È curioso constatare come la condizione di dover passare intere giornate in casa ti porti a seguire comportamenti un po’ diversi da quelli che ti immaginavi o ti auspicavi nella situazione precedente al coronavirus. Prima mancava il tempo -o perlomeno ne avevi la sensazione- per fare tutte le cose che avevi in testa: leggere, stare in rete, scrivere, mettere a posto in casa, etc, etc…, e te ne rammaricavi. Adesso che sei “costretto” a stare a casa tutto si svolge molto più lentamente e anche l’aspettativa a fare diverse cose si fa meno pressante. Lo dico innanzitutto per me stesso: sono passato da una certa preoccupazione per tenere vivo il blog sul mio sito, cercando gli spazi per scrivere almeno un paio di interventi a settimana, alla fatica di questi giorni nel mettermi davanti alla tastiera. Eppure se c’è una cosa che non manca è il tempo a disposizione. Chissà, forse è proprio il contesto nuovo e imprevisto che spinge a riconsiderare le proprie priorità è il proprio comportamento. Non intendo dire che tutto ciò porti all’inerzia, all’ozio o alla noia; anzi per quanto mi riguarda l’interesse alla lettura e alla musica, ma anche a riordinare materiali accumulati da tempo, è notevolmente aumentato. Ma tutto con più calma, senza fretta o affanno. Non so se una simile percezione è anche di altri, se è più o meno diffusa, e se questa abbia una qualche relazione con il cambiamento di abitudini che ci sta imponendo la lotta alla pandemia. Tuttavia mi pare che una volta superata questa situazione, speriamo presto, dovremo fare i conti con l’esigenza di imporre un mutamento sostanziale al modello di sviluppo e di crescita conosciuto fino ad oggi.
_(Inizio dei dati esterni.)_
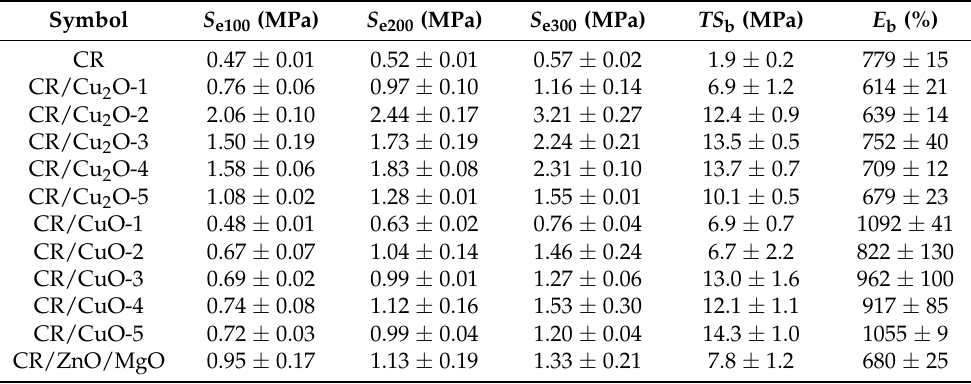
Table 4. Mechanical properties of CR vulcanizates; T = 160 ◦ C, t = 45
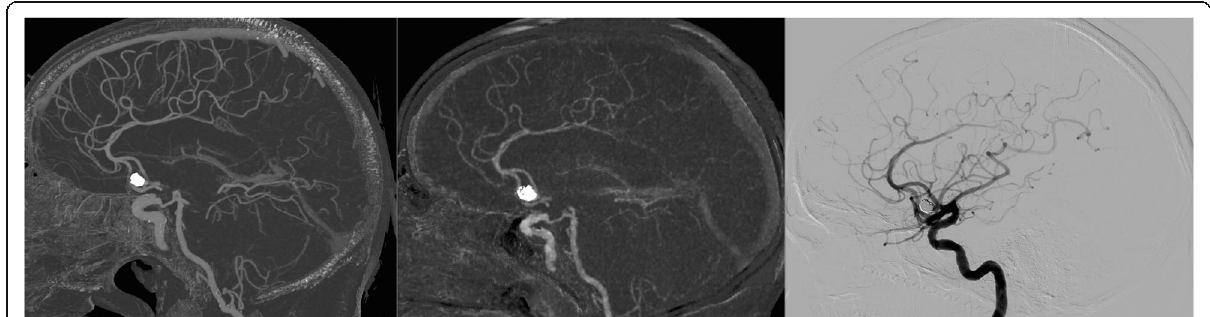
Fig. 4 Sixty-seven-year-old male treated with coil occlusion of an anterior communicating artery aneurysm (same patient as in Fig. 1). Follow-up with UHR subtraction CTA (left image), subtraction CTA on a conventional CT system (middle image), and conventional angiography (right image) demonstrated complete occlusion of the aneurysm, with only limited artifacts from the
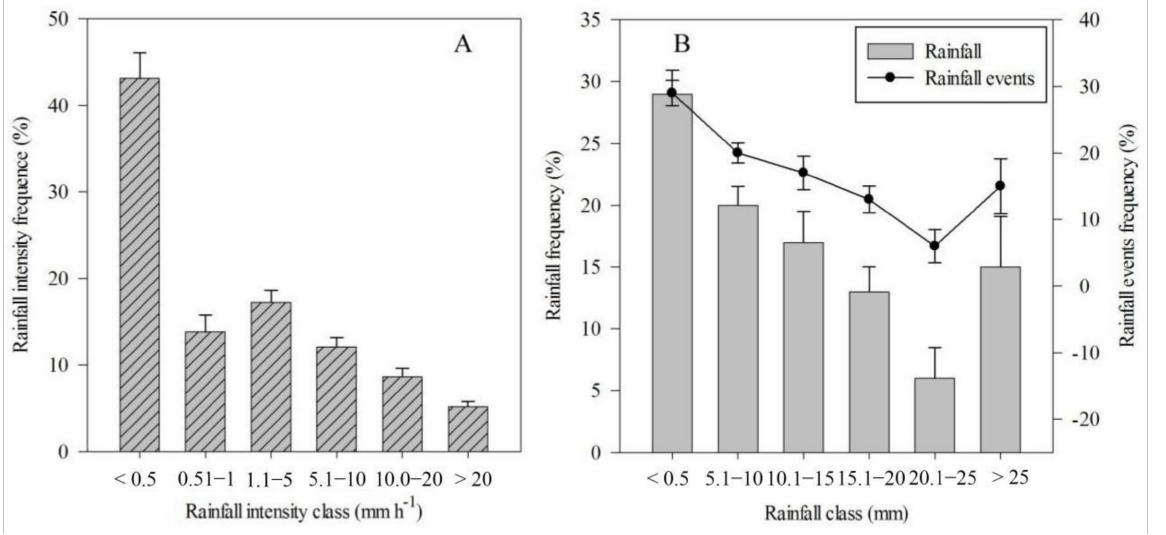
Figure 2. The distributions of the rainfall intensity, rainfall, and rainfall events from 1 May to 30 September 2014–2018. ( A ), the frequency of different rainfall intensity classes; ( B ), the frequency of rainfall events and rainfall in different rainfall classes.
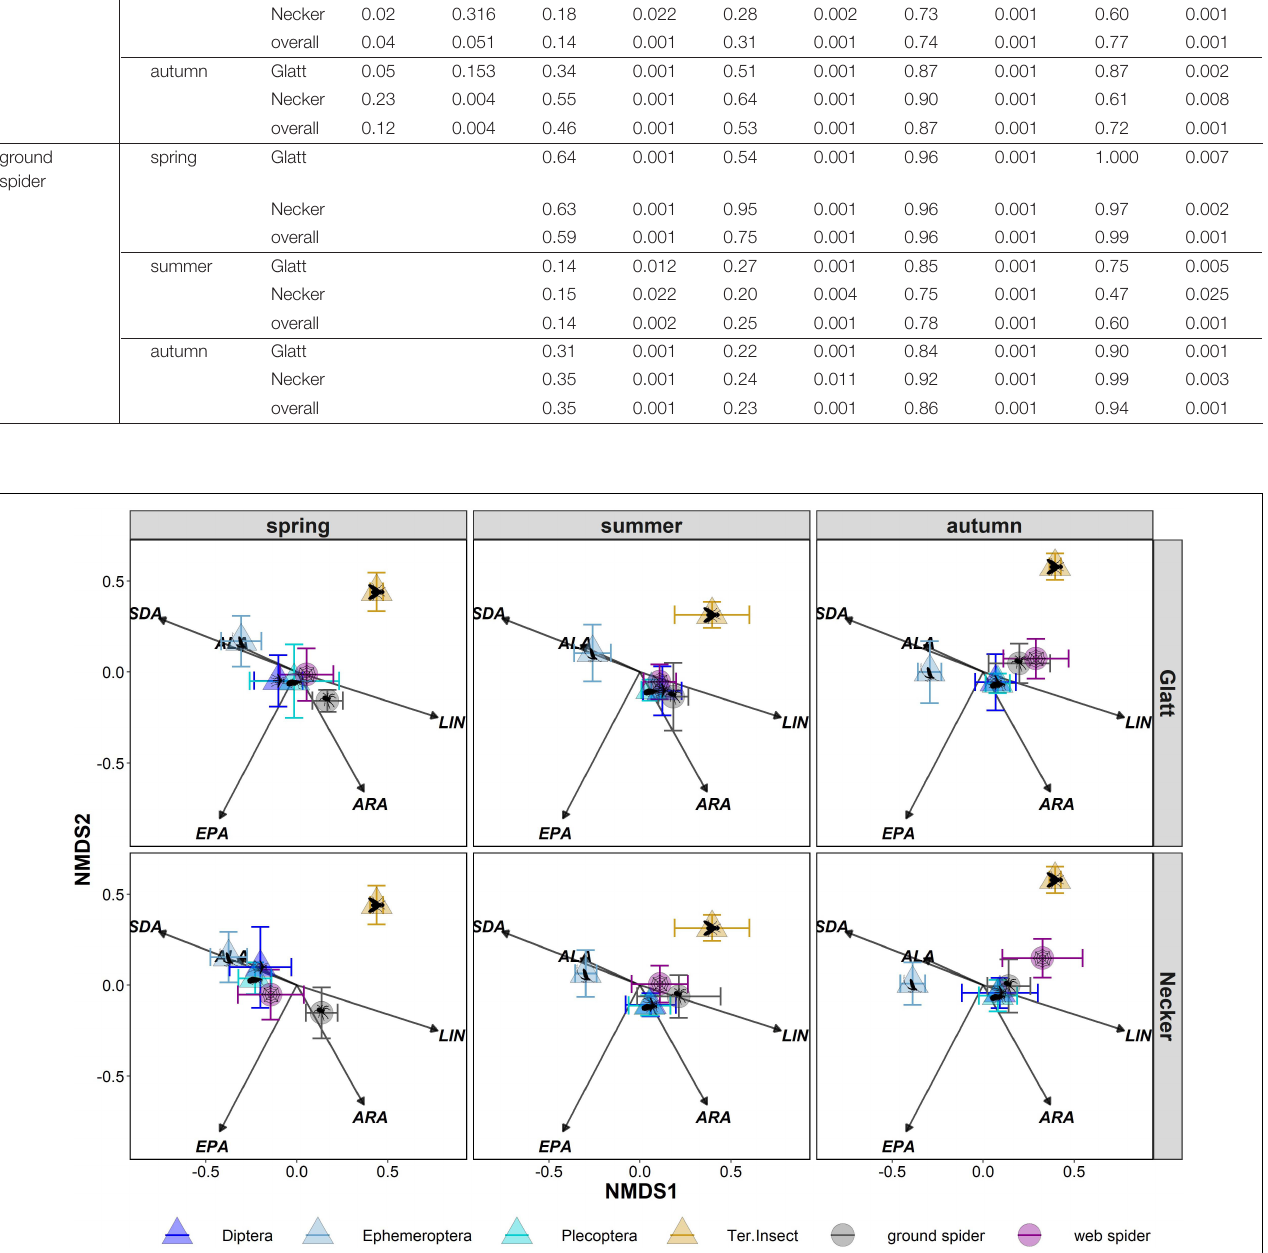
FIGURE 5 | Non-metric multidimensional scaling (nMDS) of arcsine-square-root-transformed PUFA (% of total fatty acids) of prey (aquatic Diptera, Ephemeroptera, Plecoptera and terrestrial insects) and predator groups (web spiders, ground spiders). Stress level = 0.15. Points represent means and error bars represent standard deviation. Results were divided post hoc by stream and season. LIN , linolenic acid; ALA , alpha-linolenic acid; SDA , stearidonic acid; ARA , arachidonic acid; EPA , eicosapentaenoic acid.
Sicuramente non ritorneremo semplicemente al punto precedente la crisi del coronavirus. Il quadro economico e sociale è già modificato in profondità e, come dicono molti analisti, dovremo “ricostruire”. Ma è la direzione di questa ricostruzione che va orientata e governata, e qui ritorna il conflitto fra un’idea di sviluppo dominata dalla finanza e dalle logiche capitalistiche e quella di un processo che metta al primo posto politiche di tutela dell’ecosistema e di giustizia sociale. Ecco la domanda: come ne usciremo? L’auspicio è che le vicende che viviamo in questi giorni, e che vivremo ancora per qualche settimana, facciano prevalere nella testa della grande maggioranza delle persone la coscienza che c’è un bene comune da salvaguardare a tutti i costi che si chiama salute e ambiente; ed è un bene comune che non si difende con i confini e le frontiere ma con una nuova dimensione del governo dei problemi, democratica e sovranazionale.
Tra i libri che sto leggendo in queste ore c’è “Una vita”, edito da Treccani e dedicato a Alfredo Reichlin. Di fatto una biografia culturale che mette in rilievo l’importanza del pensiero e di una cultura politica in grado di vedere e interpretare i problemi della società e i bisogni degli strati sociali più deboli. Una cultura che oggi purtroppo non c’è, manca, distrutta in gran parte della personalizzazione della politica e non se ne vedono in giro tracce significative. Anche questa fa certamente parte delle cose da ricostruire. Ma è un’impresa assai difficile se a sinistra continuiamo a ragionare e praticare la politica e la concezione dei partiti, come quella degli ultimi vent’anni. In molti riconoscono che “ci vuole qualcosa di nuovo”, una costituente o qualcosa di simile, ma eludono il problema che per farlo ci vuole rinnovamento anche negli interpreti di questa novità. La sfida più importante per la sinistra è quella di far avanzare un gruppo dirigente nuovo, più giovane e in grado di stare dentro le domande e le contraddizioni della società attuale, superando le logiche ristrette di piccoli gruppi o partitini insieme a quelle del richiamo all’unità fittizia, astratta o distante dagli obbiettivi che si vogliono perseguire.